The principal cost is staffing for the vast number of people needed to means-test, scrutinise, shuffle paper and rubber stamp things - were you to dispose of much of this apparatus by going for a straightforward "everybody gets £x/month", your efficiency would rocket.

That is, of course, if the actual main cost isn't money being siphoned off into politicos pockets.




5x overhead? This would be easier to take seriously with reference, it's orders of magnitude away from the CBPP article for example.


Here are the figures for Australia:

http://www.abs.gov.au/ausstats/[email protected]/Latestproducts/6530....

6M or so people receive some kind of welfare benefit for a total of 77.8B dollars. Total expenditure on welfare in Australia: $154B (latest budget figures).

That's nowhere near a 5x overhead, but it is pretty damn inefficient.


You are linking to a 2009 study and comparing with this year's projected 154B budget. Aside from actual welfare spending changes there are all kinds of reasons why those might not be comparable.


You're right about the dates, but when I had a more convoluted set of figures for 2014 (which required doing quite a bit of arithmetic to get the raw inputs, and would have required linking several pages and so forth) the results were pretty much the same.

The fact is the Australian government spends in the ballpark of $2 for ever $1 of benefit handed out; whether it's $1.80 or $2.20 doesn't really matter -- it puts some actual figures behind the concept of simply giving out a basic income (versus trying to figure out who gets the benefit, means testing it, and so forth).

Australia's unemployment rate hasn't changed much over the period 2009-2014 (it was shielded from the great recession by commodity prices).


Another problem I just noticed - it seems your spending figures include more than just benefits paid in cash.
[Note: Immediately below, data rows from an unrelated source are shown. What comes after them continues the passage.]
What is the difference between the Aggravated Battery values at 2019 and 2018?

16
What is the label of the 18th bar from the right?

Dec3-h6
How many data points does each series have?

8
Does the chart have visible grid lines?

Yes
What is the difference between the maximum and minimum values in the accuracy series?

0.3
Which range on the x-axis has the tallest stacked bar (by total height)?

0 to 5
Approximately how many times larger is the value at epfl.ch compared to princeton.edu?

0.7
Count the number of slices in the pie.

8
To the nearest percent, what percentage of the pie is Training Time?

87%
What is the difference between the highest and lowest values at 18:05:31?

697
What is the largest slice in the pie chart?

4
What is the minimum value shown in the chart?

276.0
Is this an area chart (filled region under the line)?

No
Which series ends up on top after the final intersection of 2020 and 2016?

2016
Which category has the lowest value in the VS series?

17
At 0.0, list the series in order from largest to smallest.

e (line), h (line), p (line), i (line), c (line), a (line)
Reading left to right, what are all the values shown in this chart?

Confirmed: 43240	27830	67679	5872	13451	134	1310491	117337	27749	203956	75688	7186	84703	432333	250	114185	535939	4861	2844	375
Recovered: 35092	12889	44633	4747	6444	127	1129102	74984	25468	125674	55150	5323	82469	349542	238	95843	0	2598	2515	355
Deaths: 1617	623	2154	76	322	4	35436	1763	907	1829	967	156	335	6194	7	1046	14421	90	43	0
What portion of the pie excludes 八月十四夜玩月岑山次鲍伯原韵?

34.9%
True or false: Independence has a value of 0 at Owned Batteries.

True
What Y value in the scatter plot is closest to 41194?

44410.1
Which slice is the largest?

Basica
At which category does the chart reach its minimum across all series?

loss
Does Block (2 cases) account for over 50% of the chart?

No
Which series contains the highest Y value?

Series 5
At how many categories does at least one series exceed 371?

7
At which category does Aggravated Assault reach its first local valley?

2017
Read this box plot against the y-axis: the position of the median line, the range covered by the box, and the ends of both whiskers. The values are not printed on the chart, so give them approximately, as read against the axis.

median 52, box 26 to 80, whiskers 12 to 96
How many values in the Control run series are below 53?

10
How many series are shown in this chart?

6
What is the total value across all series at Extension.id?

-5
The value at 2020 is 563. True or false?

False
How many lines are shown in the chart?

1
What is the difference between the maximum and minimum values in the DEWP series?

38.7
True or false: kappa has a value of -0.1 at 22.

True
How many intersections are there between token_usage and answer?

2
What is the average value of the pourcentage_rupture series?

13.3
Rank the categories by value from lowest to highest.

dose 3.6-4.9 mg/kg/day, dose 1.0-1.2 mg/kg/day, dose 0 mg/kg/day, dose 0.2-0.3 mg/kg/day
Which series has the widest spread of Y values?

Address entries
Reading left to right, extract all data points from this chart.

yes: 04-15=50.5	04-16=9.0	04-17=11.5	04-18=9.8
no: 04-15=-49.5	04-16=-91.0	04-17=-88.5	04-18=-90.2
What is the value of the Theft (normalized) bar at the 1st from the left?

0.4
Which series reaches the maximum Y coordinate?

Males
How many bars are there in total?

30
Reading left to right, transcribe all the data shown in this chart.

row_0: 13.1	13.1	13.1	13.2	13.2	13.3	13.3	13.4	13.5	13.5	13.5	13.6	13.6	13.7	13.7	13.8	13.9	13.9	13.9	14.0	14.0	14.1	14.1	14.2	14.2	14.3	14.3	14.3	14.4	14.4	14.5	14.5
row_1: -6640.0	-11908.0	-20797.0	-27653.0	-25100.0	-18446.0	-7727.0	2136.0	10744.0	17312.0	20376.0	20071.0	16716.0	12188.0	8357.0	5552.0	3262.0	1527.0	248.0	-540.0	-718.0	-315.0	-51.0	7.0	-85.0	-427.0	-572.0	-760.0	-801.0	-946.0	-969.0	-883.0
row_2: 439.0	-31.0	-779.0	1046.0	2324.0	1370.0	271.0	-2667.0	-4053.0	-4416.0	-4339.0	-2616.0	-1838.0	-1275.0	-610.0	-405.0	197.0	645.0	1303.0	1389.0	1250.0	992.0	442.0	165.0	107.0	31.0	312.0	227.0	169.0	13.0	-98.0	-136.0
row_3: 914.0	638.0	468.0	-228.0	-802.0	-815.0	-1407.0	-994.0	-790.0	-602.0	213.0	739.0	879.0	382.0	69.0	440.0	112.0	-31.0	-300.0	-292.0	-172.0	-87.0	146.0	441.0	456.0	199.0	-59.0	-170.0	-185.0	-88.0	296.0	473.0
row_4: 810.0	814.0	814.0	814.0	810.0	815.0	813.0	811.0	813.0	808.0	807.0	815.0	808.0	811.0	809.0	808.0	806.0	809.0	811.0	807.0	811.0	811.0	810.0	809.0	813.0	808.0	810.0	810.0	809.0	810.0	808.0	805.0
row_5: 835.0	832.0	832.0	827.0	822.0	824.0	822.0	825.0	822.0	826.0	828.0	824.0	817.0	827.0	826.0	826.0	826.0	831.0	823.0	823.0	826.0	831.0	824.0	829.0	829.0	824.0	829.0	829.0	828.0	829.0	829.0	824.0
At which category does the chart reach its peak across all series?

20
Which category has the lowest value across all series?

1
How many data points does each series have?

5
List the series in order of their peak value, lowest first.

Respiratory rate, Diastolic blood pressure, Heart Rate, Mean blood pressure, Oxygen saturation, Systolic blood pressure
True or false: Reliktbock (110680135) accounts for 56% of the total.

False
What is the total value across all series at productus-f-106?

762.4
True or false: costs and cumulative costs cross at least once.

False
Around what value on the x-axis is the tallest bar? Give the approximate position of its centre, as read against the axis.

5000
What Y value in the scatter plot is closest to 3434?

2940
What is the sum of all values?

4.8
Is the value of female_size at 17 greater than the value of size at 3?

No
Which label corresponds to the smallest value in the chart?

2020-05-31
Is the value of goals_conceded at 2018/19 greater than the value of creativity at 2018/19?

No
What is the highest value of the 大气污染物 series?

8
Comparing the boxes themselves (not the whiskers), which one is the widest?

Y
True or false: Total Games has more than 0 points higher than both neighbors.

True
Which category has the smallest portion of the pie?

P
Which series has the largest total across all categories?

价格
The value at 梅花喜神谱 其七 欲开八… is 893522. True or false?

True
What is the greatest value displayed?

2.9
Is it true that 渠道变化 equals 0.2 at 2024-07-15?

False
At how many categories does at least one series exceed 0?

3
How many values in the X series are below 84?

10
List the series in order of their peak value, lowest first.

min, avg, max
Eg http://www.aihw.gov.au/expenditure-faq/ says

"In 2010-11, Australian Government and state and territory government welfare spending was estimated at $119.4 billion - $90 billion (75%) was in cash payments (including unemployment benefits) and $29.4 billion (25%) was for welfare services."

So to make your case you'd need to dig up figures about how much the administrative overhead related to the cash benefits is.